В храме он встал коленями на скамейку для молитвы, прочел «Отче наш», стараясь не сводить глаз с распятия, висевшего высоко над алтарем, он глядел на одновременно страдающее и рассеянное лицо Христово, и, обращаясь к нему со словами молитвы, где-то между строк еще спрашивал его о своем: о призвании и о продолжении пути. Собственно, вопроса этого у него никогда не возникало: в голове кипели страсти, он отчаянно спорил с многими мыслящими людьми, философами, учеными в личных беседах. Сколько премий он учредил, сколько стипендий, сколько нобелевских лауреатов чокались с ним в его женевском доме и на тосканской вилле! Среди них он слыл настоящим умником и широкой души богачом, с русским размахом дарящим золотое сияние всем, у кого находил искру Божию. Он много влиял на разные миры, много давал возможностей, так какое же еще призвание можно испрашивать у Господа, если и так уже полна чаша?
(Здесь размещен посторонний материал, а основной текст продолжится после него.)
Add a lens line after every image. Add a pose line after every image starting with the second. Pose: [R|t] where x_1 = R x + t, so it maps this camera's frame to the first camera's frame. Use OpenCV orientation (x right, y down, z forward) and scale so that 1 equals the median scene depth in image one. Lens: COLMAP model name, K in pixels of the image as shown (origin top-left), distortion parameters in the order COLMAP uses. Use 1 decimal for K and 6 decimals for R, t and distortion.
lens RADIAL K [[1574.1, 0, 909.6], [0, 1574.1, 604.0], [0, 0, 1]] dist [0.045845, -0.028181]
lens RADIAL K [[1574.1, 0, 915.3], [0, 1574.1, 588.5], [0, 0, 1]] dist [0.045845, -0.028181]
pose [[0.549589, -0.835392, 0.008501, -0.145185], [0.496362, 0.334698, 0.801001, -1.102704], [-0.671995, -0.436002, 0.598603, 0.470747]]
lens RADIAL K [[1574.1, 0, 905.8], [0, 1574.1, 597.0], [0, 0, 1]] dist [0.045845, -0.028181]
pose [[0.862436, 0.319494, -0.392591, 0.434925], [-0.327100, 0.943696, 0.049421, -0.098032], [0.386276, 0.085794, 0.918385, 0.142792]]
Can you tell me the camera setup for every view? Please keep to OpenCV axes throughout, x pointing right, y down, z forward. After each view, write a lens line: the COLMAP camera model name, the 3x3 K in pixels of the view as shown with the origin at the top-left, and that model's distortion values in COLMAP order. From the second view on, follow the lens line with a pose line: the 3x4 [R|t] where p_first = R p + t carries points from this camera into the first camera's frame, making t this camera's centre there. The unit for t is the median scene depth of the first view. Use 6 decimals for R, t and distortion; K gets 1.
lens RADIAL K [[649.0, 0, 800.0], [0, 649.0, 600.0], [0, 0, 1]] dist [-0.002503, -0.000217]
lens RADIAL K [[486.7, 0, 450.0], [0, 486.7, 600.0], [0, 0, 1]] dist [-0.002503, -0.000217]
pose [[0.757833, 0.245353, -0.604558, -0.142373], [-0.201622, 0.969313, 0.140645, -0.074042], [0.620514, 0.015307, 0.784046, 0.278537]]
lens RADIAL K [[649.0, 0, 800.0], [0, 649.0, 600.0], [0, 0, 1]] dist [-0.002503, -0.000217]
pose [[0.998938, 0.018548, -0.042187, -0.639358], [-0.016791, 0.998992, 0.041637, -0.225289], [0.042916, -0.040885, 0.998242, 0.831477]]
Но Господь отвечал ему на его вопросы, кивал головой в терновом венце, и он вышел после молитвы взволнованный и хрупкий, только потом сообразив, что забыл попросить его о мужской силе, надо же, забыл. Забыл!
Саломея с сестрами жила неподалеку в деревушке в трех километрах от монастыря, и, несмотря на январский холод и тревожность низкого серого неба Конон-младший отправился туда пешком. Когда он вошел в комнату, где в большом и сильно продавленном кресле сидела крошечная, совсем сухая и почти слепая старуха, он сразу увидел на стене множество фотографий, среди которых была и фотография его отца.